*DESCRIPTION OF THE TASK*: Reproduce the records that follow exactly; any picture among them stays out.

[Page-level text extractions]
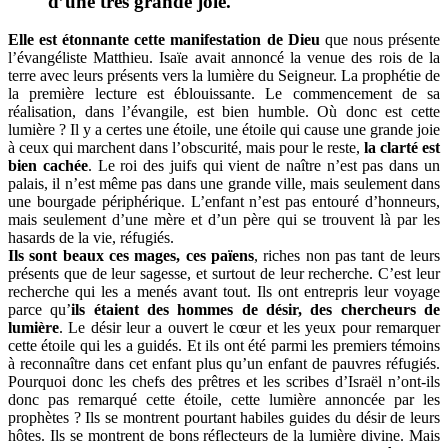
d’une très grande joie.
Elle est étonnante cette manifestation de Dieu
que nous présente
l’évangéliste Matthieu. Isaïe avait annoncé la venue des rois de la
terre avec leurs présents vers la lumière du Seigneur. La prophétie de
la première lecture est éblouissante. Le commencement de sa
réalisation, dans l’évangile, est bien humble. Où donc est cette
lumière ? Il y a certes une étoile, une étoile qui cause une grande joie
à ceux qui marchent dans l’obscurité, mais pour le reste,
la clarté est
bien cachée
. Le roi des juifs qui vient de naître n’est pas dans un
palais, il n’est même pas dans une grande ville, mais seulement dans
une bourgade périphérique. L’enfant n’est pas entouré d’honneurs,
mais seulement d’une mère et d’un père qui se trouvent là par les
hasards de la vie, réfugiés.
Ils sont beaux ces mages, ces païens
, riches non pas tant de leurs
présents que de leur sagesse, et surtout de leur recherche. C’est leur
recherche qui les a menés avant tout. Ils ont entrepris leur voyage
parce qu’
ils étaient des hommes de désir, des chercheurs de
lumière
. Le désir leur a ouvert le cœur et les yeux pour remarquer
cette étoile qui les a guidés. Et ils ont été parmi les premiers témoins
à reconnaître dans cet enfant plus qu’un enfant de pauvres réfugiés.
Pourquoi donc les chefs des prêtres et les scribes d’Israël n’ont-ils
donc pas remarqué cette étoile, cette lumière annoncée par les
prophètes ? Ils se montrent pourtant habiles guides du désir de leurs
hôtes. Ils se montrent de bons réflecteurs de la lumière divine. Mais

*ANSWER SPACE*:
d’une très grande joie.
Elle est étonnante cette manifestation de Dieu
que nous présente
l’évangéliste Matthieu. Isaïe avait annoncé la venue des rois de la
terre avec leurs présents vers la lumière du Seigneur. La prophétie de
la première lecture est éblouissante. Le commencement de sa
réalisation, dans l’évangile, est bien humble. Où donc est cette
lumière ? Il y a certes une étoile, une étoile qui cause une grande joie
à ceux qui marchent dans l’obscurité, mais pour le reste,
la clarté est
bien cachée
. Le roi des juifs qui vient de naître n’est pas dans un
palais, il n’est même pas dans une grande ville, mais seulement dans
une bourgade périphérique. L’enfant n’est pas entouré d’honneurs,
mais seulement d’une mère et d’un père qui se trouvent là par les
hasards de la vie, réfugiés.
Ils sont beaux ces mages, ces païens
, riches non pas tant de leurs
présents que de leur sagesse, et surtout de leur recherche. C’est leur
recherche qui les a menés avant tout. Ils ont entrepris leur voyage
parce qu’
ils étaient des hommes de désir, des chercheurs de
lumière
. Le désir leur a ouvert le cœur et les yeux pour remarquer
cette étoile qui les a guidés. Et ils ont été parmi les premiers témoins
à reconnaître dans cet enfant plus qu’un enfant de pauvres réfugiés.
Pourquoi donc les chefs des prêtres et les scribes d’Israël n’ont-ils
donc pas remarqué cette étoile, cette lumière annoncée par les
prophètes ? Ils se montrent pourtant habiles guides du désir de leurs
hôtes. Ils se montrent de bons réflecteurs de la lumière divine. Mais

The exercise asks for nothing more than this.